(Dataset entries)
◇ ◇ ◇ ◇ ◇
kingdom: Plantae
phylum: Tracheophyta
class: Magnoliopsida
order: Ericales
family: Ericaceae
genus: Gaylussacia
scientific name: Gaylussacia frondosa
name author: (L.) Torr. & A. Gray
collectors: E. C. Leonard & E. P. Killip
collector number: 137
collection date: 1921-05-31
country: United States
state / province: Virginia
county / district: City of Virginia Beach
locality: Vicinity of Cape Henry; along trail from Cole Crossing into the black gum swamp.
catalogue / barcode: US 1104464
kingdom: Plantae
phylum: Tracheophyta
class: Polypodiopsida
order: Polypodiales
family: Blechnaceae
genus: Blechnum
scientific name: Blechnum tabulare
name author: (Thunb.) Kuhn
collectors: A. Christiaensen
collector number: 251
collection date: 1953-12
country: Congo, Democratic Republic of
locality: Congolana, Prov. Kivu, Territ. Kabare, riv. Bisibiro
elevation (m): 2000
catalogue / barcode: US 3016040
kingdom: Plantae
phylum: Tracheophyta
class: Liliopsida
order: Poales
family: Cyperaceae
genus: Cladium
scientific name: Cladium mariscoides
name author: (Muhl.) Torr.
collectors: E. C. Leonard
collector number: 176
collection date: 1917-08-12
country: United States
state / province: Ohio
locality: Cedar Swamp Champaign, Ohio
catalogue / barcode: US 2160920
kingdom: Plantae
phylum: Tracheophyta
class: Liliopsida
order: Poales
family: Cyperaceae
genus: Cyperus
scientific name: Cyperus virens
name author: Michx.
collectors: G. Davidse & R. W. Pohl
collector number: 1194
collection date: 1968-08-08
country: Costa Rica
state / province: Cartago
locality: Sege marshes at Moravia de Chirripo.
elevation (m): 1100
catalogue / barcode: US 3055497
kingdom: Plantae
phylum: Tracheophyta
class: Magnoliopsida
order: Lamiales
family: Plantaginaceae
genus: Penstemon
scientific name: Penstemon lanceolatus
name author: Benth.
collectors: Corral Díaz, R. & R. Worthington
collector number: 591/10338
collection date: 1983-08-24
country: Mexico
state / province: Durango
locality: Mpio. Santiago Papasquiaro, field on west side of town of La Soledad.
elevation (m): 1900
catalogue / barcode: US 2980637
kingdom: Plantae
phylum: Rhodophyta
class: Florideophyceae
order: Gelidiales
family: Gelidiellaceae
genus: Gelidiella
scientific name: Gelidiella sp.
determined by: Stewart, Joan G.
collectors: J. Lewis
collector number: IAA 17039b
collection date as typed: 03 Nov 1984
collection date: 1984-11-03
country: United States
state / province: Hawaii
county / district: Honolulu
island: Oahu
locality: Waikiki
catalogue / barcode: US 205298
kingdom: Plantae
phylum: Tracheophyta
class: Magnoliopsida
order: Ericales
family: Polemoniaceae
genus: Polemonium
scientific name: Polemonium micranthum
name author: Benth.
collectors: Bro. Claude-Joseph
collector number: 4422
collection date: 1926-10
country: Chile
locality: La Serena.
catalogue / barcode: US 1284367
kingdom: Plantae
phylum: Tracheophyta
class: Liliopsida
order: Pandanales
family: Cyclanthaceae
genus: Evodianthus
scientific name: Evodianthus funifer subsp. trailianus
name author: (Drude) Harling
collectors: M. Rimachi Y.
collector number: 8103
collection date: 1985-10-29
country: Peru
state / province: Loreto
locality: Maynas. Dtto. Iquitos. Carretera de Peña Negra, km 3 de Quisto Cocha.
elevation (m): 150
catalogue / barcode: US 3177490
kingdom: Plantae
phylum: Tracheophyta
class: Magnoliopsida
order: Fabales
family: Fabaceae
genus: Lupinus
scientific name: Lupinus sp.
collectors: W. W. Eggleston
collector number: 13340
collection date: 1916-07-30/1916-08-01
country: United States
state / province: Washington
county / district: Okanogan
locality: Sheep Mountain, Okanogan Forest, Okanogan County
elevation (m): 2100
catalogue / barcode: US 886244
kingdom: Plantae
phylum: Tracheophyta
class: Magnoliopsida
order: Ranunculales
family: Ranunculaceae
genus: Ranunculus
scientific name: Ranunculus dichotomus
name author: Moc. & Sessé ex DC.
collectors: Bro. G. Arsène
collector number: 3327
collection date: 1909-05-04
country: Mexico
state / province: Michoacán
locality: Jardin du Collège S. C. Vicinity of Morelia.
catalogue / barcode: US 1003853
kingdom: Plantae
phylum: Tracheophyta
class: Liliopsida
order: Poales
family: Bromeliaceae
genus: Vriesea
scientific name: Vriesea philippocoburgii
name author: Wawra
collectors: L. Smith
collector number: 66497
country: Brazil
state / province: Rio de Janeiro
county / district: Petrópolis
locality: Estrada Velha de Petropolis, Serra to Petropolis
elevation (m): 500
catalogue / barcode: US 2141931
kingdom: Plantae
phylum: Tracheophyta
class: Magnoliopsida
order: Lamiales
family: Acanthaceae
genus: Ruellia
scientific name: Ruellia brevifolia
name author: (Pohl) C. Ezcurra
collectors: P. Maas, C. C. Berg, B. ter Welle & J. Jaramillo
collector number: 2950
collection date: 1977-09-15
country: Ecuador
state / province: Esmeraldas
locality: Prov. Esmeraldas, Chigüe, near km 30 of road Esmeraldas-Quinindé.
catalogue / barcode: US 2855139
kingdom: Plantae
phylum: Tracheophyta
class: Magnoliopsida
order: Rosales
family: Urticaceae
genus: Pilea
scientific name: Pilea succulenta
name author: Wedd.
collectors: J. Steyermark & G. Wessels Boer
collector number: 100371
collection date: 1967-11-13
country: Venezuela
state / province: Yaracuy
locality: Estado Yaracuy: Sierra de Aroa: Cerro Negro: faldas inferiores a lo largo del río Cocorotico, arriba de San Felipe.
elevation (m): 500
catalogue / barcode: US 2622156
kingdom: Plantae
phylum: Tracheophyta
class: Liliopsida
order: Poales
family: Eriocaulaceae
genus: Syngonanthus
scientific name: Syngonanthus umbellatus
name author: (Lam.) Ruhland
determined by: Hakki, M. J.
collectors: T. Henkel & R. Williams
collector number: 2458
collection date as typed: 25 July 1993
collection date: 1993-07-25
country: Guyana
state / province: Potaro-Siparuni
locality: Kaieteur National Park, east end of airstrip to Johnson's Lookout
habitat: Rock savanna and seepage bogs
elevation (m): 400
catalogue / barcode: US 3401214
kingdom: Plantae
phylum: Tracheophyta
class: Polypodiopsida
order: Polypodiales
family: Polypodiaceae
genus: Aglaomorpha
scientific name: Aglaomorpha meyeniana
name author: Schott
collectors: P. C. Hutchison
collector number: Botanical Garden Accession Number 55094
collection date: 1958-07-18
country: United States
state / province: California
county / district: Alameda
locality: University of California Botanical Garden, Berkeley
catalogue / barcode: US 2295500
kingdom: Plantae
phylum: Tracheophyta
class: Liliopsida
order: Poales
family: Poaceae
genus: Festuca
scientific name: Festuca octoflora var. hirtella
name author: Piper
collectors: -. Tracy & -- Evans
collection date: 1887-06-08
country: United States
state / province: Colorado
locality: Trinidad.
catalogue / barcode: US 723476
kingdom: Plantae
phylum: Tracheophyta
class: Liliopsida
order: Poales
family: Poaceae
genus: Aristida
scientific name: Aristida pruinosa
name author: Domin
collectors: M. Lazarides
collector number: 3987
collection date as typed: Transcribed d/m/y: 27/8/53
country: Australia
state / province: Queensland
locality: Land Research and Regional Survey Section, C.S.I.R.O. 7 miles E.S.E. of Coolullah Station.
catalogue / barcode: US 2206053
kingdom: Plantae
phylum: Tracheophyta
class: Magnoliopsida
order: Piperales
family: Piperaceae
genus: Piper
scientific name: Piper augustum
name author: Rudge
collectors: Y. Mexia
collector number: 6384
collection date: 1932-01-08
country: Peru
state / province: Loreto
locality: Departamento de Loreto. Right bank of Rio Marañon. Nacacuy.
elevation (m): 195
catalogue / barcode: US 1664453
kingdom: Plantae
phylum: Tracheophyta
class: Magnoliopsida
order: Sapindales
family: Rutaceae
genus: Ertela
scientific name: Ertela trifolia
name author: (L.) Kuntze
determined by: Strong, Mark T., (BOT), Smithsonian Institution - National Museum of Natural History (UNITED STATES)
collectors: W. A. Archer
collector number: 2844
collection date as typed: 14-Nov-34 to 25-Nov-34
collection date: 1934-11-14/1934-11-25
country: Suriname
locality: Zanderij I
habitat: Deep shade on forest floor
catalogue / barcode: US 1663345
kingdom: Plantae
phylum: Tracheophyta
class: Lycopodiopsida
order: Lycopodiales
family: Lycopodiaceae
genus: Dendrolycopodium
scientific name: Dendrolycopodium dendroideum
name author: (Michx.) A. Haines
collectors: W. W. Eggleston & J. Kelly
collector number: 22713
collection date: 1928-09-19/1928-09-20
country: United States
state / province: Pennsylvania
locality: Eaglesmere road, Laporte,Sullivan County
◇ ◇ ◇ ◇ ◇
* Work required *
Turn the items into a two-column CSV with the headers field and value, starting with the line that contains "locality: University of" and going on through the line that contains "family: Rutaceae". Give one row per line, with the field name and its value each in a single quoted field and any line breaks replaced by spaces.

* Result *
field,value
"locality:","University of California Botanical Garden, Berkeley"
"catalogue / barcode:","US 2295500"
"kingdom:","Plantae"
"phylum:","Tracheophyta"
"class:","Liliopsida"
"order:","Poales"
"family:","Poaceae"
"genus:","Festuca"
"scientific name:","Festuca octoflora var. hirtella"
"name author:","Piper"
"collectors:","-. Tracy & -- Evans"
"collection date:","1887-06-08"
"country:","United States"
"state / province:","Colorado"
"locality:","Trinidad."
"catalogue / barcode:","US 723476"
"kingdom:","Plantae"
"phylum:","Tracheophyta"
"class:","Liliopsida"
"order:","Poales"
"family:","Poaceae"
"genus:","Aristida"
"scientific name:","Aristida pruinosa"
"name author:","Domin"
"collectors:","M. Lazarides"
"collector number:","3987"
"collection date as typed:","Transcribed d/m/y: 27/8/53"
"country:","Australia"
"state / province:","Queensland"
"locality:","Land Research and Regional Survey Section, C.S.I.R.O. 7 miles E.S.E. of Coolullah Station."
"catalogue / barcode:","US 2206053"
"kingdom:","Plantae"
"phylum:","Tracheophyta"
"class:","Magnoliopsida"
"order:","Piperales"
"family:","Piperaceae"
"genus:","Piper"
"scientific name:","Piper augustum"
"name author:","Rudge"
"collectors:","Y. Mexia"
"collector number:","6384"
"collection date:","1932-01-08"
"country:","Peru"
"state / province:","Loreto"
"locality:","Departamento de Loreto. Right bank of Rio Marañon. Nacacuy."
"elevation (m):","195"
"catalogue / barcode:","US 1664453"
"kingdom:","Plantae"
"phylum:","Tracheophyta"
"class:","Magnoliopsida"
"order:","Sapindales"
"family:","Rutaceae"